I’ve had people tell me yes and no to both …

this is added becuase i didnt have the e-mail notification box checked

I always thought the mouse thing was all about pride.

Look what I caught! All by myself too!

My wife had a tomcat, Tigger, when we met… and he brought home stuff all the time. Plainly, he was not trying to provide for us, partly because he had never been a mama cat, but partly because he never brought us a whole critter.

I think he was showing off. I learned to be very careful about going out on the porch early of a Sunday morning to get the newspaper; stepping into a pile of cold wet bird guts while half asleep is NOT recommended.

…but he’d arrange the bird guts with the head above them, and one wing to either side, and the feet below the guts. In short, he’d reassemble the parts of the bird he hadn’t actually eaten. Whether it was an offering… or a trophy to impress the humans… I leave as a question for my fellow Dopers.

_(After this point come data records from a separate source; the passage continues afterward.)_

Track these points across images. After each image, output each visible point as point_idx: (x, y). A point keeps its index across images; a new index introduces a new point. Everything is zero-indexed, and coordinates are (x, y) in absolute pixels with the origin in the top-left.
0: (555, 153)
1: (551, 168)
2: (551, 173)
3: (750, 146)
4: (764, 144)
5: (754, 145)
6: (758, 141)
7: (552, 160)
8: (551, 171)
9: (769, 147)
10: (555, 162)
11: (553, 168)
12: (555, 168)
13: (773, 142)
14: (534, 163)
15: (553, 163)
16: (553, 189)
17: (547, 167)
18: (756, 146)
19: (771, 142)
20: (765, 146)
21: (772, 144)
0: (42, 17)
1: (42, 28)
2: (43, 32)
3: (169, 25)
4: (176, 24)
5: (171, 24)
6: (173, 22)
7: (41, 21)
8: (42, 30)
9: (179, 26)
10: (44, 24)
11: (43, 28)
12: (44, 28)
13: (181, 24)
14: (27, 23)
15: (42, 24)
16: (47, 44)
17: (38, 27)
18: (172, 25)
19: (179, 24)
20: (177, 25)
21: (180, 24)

On a related note, my ginger cat, Bunny, once caught a bird durn near as big as she was. She killed it, washed it carefully… and left it, intact, on the little throw rug on my side of the bed. Hell of a surprise when I woke up.

We also used to find dead voles in the hallway from time to time, but I suspect those weren’t offerings so much as they were toys that were abandoned when they quit moving…

nightshadea, a female cat who has been spayed should not go into heat. If she does, it is a sign that the ovaries were not fully removed (very rare), and she should be taken to the vet immediately.

I’ve had cats since I was a kid, and what fascinates me is their behavior ‘cycles’, including ‘affectionate’ behavior and random behavior. For instance, the cat comes in at night, I hear him eating, then he jumps on my bed and goes to sleep. Does that every night without fail for a month. Then one night I hear him eating, he finishes, I’m waiting for that pounce on the bed, and it never comes. He has fallen asleep on a chair in the living room. For the next month, he hits that same chair every night. Then it switches to a corner of the living room. Then suddenly, for no apparent reason, he’s back on the bed for a month. Same goes for the morning routine - every day for a month he joins me in the bathroom and drinks out of the sink. If I don’t turn the faucet on, he meows plaintively like he’s going to die of thirst. Then suddenly one day he doesn’t come into the bathroom. I won’t see him in the bathroom again for months, until I barely remember him doing it. Then, as quickly as it stopped, it starts again. Not once in a while, but every day without fail for the next month. What is that?